Natürlich musste es ausgerechnet er sein, der sie vom Schreiben abhalten soll, sobald sie eine Spur für ihre Story hatte, dachte sie. Als könnte er die Gefahr in Form der Untergrundstadt bereits riechen...
„Wohin geht der Familienausflug?", schlussfolgerte Lynne und drehte sich zu ihm um.
„Nach Seattle. Ich dachte, wir statten Mom einen kleinen Überraschungsbesuch ab", verriet er und wartete gespannt auf ihre Reaktion. Diese fiel jedoch spärlich aus, da Lynne gedanklich ihre Präferenzen abwägte, ob sie lieber ihre Mom nach einem Monat wieder sehen würde oder lieber zwei ganze Tage alleine mit Kade verbringen würde. Beim Gedanken an ihn begann ihr Herz wieder höher zu schlagen.
„Das sieht mir jetzt aber nicht nach einem sehr begeisterten Gesicht aus...", deutete ihr Vater ihre nachdenkliche Mine.

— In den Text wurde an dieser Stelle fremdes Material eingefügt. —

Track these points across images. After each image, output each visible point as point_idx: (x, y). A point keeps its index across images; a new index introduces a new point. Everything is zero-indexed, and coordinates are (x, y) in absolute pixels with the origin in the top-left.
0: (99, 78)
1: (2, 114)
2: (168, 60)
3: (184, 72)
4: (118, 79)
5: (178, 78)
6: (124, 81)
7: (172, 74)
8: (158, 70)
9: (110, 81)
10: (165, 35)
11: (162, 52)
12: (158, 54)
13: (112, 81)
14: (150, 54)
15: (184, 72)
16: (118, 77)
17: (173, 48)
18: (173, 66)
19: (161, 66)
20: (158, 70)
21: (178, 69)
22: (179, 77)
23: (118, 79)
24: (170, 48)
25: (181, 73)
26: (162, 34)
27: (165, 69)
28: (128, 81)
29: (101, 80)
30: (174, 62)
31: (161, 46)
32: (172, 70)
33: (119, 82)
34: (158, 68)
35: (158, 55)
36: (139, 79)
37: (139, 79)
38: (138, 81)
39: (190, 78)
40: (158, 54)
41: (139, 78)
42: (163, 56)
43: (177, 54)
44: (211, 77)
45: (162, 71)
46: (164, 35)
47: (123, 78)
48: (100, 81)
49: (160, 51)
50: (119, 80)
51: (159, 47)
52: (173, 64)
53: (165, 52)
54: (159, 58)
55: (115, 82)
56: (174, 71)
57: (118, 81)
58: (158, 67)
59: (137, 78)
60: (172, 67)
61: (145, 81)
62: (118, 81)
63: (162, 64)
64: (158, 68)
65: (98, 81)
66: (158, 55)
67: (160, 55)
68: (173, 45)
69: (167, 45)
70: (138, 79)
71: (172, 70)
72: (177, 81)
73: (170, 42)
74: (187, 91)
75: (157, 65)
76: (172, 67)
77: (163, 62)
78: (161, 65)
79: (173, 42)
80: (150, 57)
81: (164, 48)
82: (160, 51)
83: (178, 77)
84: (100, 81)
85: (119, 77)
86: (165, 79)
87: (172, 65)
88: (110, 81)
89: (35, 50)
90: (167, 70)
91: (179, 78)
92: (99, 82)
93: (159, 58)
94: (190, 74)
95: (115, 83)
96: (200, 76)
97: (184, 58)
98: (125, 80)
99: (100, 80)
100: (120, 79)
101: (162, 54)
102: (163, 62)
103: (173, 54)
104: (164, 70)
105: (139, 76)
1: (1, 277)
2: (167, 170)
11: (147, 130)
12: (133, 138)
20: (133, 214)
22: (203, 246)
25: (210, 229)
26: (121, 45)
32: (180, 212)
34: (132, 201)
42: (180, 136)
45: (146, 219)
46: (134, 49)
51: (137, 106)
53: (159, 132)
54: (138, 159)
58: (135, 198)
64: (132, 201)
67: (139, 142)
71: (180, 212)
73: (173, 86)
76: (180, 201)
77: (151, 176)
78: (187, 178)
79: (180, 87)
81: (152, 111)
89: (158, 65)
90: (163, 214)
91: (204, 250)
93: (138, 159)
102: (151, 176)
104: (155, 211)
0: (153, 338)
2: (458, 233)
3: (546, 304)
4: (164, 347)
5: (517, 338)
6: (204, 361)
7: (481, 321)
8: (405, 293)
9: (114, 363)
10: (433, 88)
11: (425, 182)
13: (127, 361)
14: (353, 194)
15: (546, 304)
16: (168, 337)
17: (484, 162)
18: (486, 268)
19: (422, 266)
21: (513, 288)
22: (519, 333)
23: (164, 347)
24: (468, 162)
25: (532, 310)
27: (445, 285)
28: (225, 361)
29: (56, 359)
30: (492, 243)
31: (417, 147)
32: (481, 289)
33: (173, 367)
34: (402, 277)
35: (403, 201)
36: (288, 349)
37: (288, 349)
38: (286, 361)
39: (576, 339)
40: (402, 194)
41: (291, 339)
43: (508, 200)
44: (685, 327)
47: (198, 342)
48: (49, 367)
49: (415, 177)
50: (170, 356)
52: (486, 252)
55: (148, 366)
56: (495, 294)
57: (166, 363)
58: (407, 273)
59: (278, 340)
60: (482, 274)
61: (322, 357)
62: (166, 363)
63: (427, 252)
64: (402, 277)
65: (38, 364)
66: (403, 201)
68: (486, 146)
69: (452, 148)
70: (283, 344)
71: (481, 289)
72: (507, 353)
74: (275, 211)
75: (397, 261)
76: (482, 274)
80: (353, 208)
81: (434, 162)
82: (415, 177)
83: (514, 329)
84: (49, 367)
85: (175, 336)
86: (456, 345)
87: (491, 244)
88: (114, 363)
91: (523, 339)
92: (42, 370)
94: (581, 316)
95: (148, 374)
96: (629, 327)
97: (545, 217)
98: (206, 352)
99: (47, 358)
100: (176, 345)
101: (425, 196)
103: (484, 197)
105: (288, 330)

„Naja, ich...", begann sie, „ich würde schon gerne mitfahren, klar, aber..." Sie müsste ihrem Vater von Kade erzählen. Oder zumindest so viel, dass er nicht wie eine zwielichtige, geheimnisvolle Bekanntschaft klingt. „Ich hab jemanden kennengelernt", sprach sie den Satz, wie sie ihn bereits einmal vor ihrer Mom äußerte und hatte gehofft, ihn nie zuerst vor ihrem Dad sagen zu müssen.
„Ah...", meinte er zwar verständnisvoll, doch sie wusste, dass er mehr Informationen wollte, als nur das.
„Wir, äh... kennen uns seit zwei Wochen und... so ein Wochenende für uns wäre... ganz nett?", erklärte sie und bat gleichzeitig um Erlaubnis hier zu bleiben.
„Wie alt ist er?", fragte er wie für Väter typisch.
„Siebzehn", antwortete sie wahrheitsgemäß.
„Kommt er von hier? Du weißt wie ich das meine", fragte er weiter.
Lynne seufzte. Sie verstand nicht wie sein Abscheu gegenüber der Bewohner von Subway- City so groß sein konnte, dass er seiner Tochter nicht einmal direkten Kontakt erlauben wollte. „Er ist nicht von unten, Dad", log sie gekonnt, in einem Ton, der ihm signalisieren soll, was sie von seiner Einstellung hielt.
Der Mann wandte den Blick in eine Ecke während er noch einmal überlegte, dann sah er wieder auf und meinte mild lächelnd: „Gut, dann richte ich Mom einen schönen Gruß von dir aus. – Und wehe deine Bekanntschaft' ist ein Synonym für Party', alles klar?"